**Verilen görev A:** Turgut Uyar hakkındaki metne göre annesi, abisinin sataşmalarına maruz kalan oğlunu nasıl bir çocuk olarak buluyor?
**Verilen görev B:** Lütfen kayıtlarda "## Géniculé, genouillé" ifadesinin geçtiği satırdan kayıtların sonuna kadar, iki uç da dahil olmak üzere, satırları "Chou" yerine "Colza" yazarak güncelle; başka hiçbir şeyi değiştirme ve yalnızca bu satırları ver.

**Seçilen bölüm:**
- - -

Duygu Altın

Bir şair düşünün, usta olmaktan korkunuz demekten çekinmesin. Topluluğun, çoğunluğun beğenisinden kaçınmayı öğütlesin. Ozan desin, kişiliği ile var olur akımlarla değil, inancına bağlı kalsın. “Ben hep sıkıntılıyım. Yani bir adamın canı sıkılır, o benim” diyen Turgut Uyar, İkinci Yeni şiirinin ne tam içinde ne de dışındadır aslında. Sıkılgan, sakin ve hüzünlü ruh hali çocukluğundan taşıdığı ve şiirini ören duygulardır. Abisinin sataşmalarına ne zaman maruz kalsa, annesi hüzünlü bulduğu bu çocuğu kanatlarının altına alır. Ders dinlemekten sıkılır, asker olmaktan sıkılır, şiiri tanımlamaktan sıkılır, yaşamdan sıkılır. Geometri ve matematik derslerinden kaçmak için savaşa katılma hayalleri kurarken de ilk aşkından pantolonundaki yırtığı saklamak için büyük çaba gösterirken de içinde bulunduğu duygu hep aynıdır. Silahsız bir asker, tören askeri olan Turgut Uyar, bilerek sıkıntıyı büyütür içinde. Sevincin bölüğünden korunmak için kendine geliştirdiği bir yoldur bu aslında.

- - -

**Kayıtlı veriler:**
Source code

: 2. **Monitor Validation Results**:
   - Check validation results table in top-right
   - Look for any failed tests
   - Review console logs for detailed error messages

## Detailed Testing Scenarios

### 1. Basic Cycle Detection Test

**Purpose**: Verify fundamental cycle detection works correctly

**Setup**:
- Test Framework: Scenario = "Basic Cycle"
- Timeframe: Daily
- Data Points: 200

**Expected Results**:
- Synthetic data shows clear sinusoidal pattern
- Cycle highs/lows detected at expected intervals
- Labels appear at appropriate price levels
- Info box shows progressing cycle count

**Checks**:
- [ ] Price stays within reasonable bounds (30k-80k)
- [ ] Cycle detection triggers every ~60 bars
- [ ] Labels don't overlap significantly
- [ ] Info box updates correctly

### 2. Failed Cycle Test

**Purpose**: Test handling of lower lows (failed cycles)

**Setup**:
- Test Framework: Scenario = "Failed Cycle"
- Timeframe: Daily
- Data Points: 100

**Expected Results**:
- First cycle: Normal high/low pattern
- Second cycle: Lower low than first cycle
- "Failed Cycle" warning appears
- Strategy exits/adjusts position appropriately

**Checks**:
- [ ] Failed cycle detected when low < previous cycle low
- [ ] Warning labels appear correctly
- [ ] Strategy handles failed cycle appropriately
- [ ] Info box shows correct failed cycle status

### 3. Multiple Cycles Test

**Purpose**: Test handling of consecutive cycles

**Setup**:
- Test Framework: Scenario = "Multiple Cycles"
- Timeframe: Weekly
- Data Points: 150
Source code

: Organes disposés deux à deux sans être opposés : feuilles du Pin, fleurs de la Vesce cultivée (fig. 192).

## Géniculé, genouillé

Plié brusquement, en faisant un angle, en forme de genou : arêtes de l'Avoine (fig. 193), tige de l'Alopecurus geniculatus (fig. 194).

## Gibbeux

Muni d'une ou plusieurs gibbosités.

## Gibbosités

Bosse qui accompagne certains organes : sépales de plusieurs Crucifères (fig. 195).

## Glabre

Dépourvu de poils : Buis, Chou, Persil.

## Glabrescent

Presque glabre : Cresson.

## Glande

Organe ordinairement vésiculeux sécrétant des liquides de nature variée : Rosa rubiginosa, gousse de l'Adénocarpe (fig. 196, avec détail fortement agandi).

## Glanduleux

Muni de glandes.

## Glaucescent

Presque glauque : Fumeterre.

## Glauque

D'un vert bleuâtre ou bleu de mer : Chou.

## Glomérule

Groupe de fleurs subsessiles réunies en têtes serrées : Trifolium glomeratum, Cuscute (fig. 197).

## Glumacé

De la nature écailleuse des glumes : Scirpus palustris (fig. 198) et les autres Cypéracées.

- - -

**Yanıt A:** Hüzünlü bir çocuk olarak buluyor.

**Yanıt B:**
## Géniculé, genouillé

Plié brusquement, en faisant un angle, en forme de genou : arêtes de l'Avoine (fig. 193), tige de l'Alopecurus geniculatus (fig. 194).

## Gibbeux

Muni d'une ou plusieurs gibbosités.

## Gibbosités

Bosse qui accompagne certains organes : sépales de plusieurs Crucifères (fig. 195).

## Glabre

Dépourvu de poils : Buis, Colza, Persil.

## Glabrescent

Presque glabre : Cresson.

## Glande

Organe ordinairement vésiculeux sécrétant des liquides de nature variée : Rosa rubiginosa, gousse de l'Adénocarpe (fig. 196, avec détail fortement agandi).

## Glanduleux

Muni de glandes.

## Glaucescent

Presque glauque : Fumeterre.

## Glauque

D'un vert bleuâtre ou bleu de mer : Colza.

## Glomérule

Groupe de fleurs subsessiles réunies en têtes serrées : Trifolium glomeratum, Cuscute (fig. 197).

## Glumacé

De la nature écailleuse des glumes : Scirpus palustris (fig. 198) et les autres Cypéracées.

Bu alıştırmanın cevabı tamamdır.